— Requirement —
Wherever a picture appears in the data below, omit it, and restate everything else word for word.

— Records supplied —
----

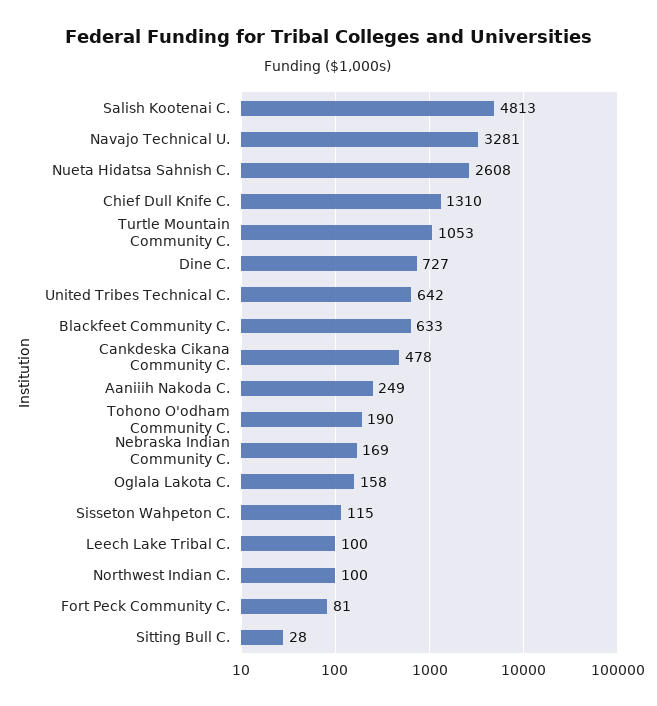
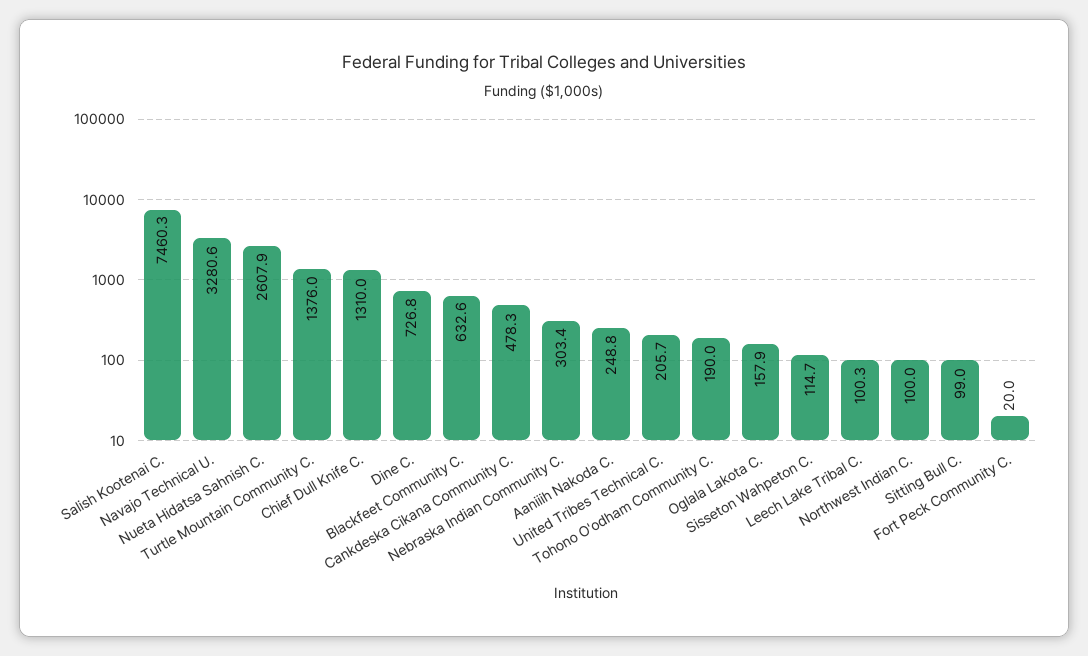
  {
-   "Salish Kootenai C.": 4813,
+   "Salish Kootenai C.": 7460.3,
    "Navajo Technical U.": 3280.6,
    "Nueta Hidatsa Sahnish C.": 2607.9,
    "Chief Dull Knife C.": 1310,
-   "Turtle Mountain Community C.": 1053,
+   "Turtle Mountain Community C.": 1376,
    "Dine C.": 726.8,
-   "United Tribes Technical C.": 642,
+   "United Tribes Technical C.": 205.7,
    "Blackfeet Community C.": 632.6,
    "Cankdeska Cikana Community C.": 478.3,
    "Aaniiih Nakoda C.": 248.8,
    "Tohono O'odham Community C.": 190,
-   "Nebraska Indian Community C.": 169,
+   "Nebraska Indian Community C.": 303.4,
    "Oglala Lakota C.": 157.9,
    "Sisseton Wahpeton C.": 114.7,
    "Leech Lake Tribal C.": 100.3,
    "Northwest Indian C.": 100,
-   "Fort Peck Community C.": 81,
+   "Fort Peck Community C.": 20,
-   "Sitting Bull C.": 28
+   "Sitting Bull C.": 99
  }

----

— Solved problem —
  {
-   "Salish Kootenai C.": 4813,
+   "Salish Kootenai C.": 7460.3,
    "Navajo Technical U.": 3280.6,
    "Nueta Hidatsa Sahnish C.": 2607.9,
    "Chief Dull Knife C.": 1310,
-   "Turtle Mountain Community C.": 1053,
+   "Turtle Mountain Community C.": 1376,
    "Dine C.": 726.8,
-   "United Tribes Technical C.": 642,
+   "United Tribes Technical C.": 205.7,
    "Blackfeet Community C.": 632.6,
    "Cankdeska Cikana Community C.": 478.3,
    "Aaniiih Nakoda C.": 248.8,
    "Tohono O'odham Community C.": 190,
-   "Nebraska Indian Community C.": 169,
+   "Nebraska Indian Community C.": 303.4,
    "Oglala Lakota C.": 157.9,
    "Sisseton Wahpeton C.": 114.7,
    "Leech Lake Tribal C.": 100.3,
    "Northwest Indian C.": 100,
-   "Fort Peck Community C.": 81,
+   "Fort Peck Community C.": 20,
-   "Sitting Bull C.": 28
+   "Sitting Bull C.": 99
  }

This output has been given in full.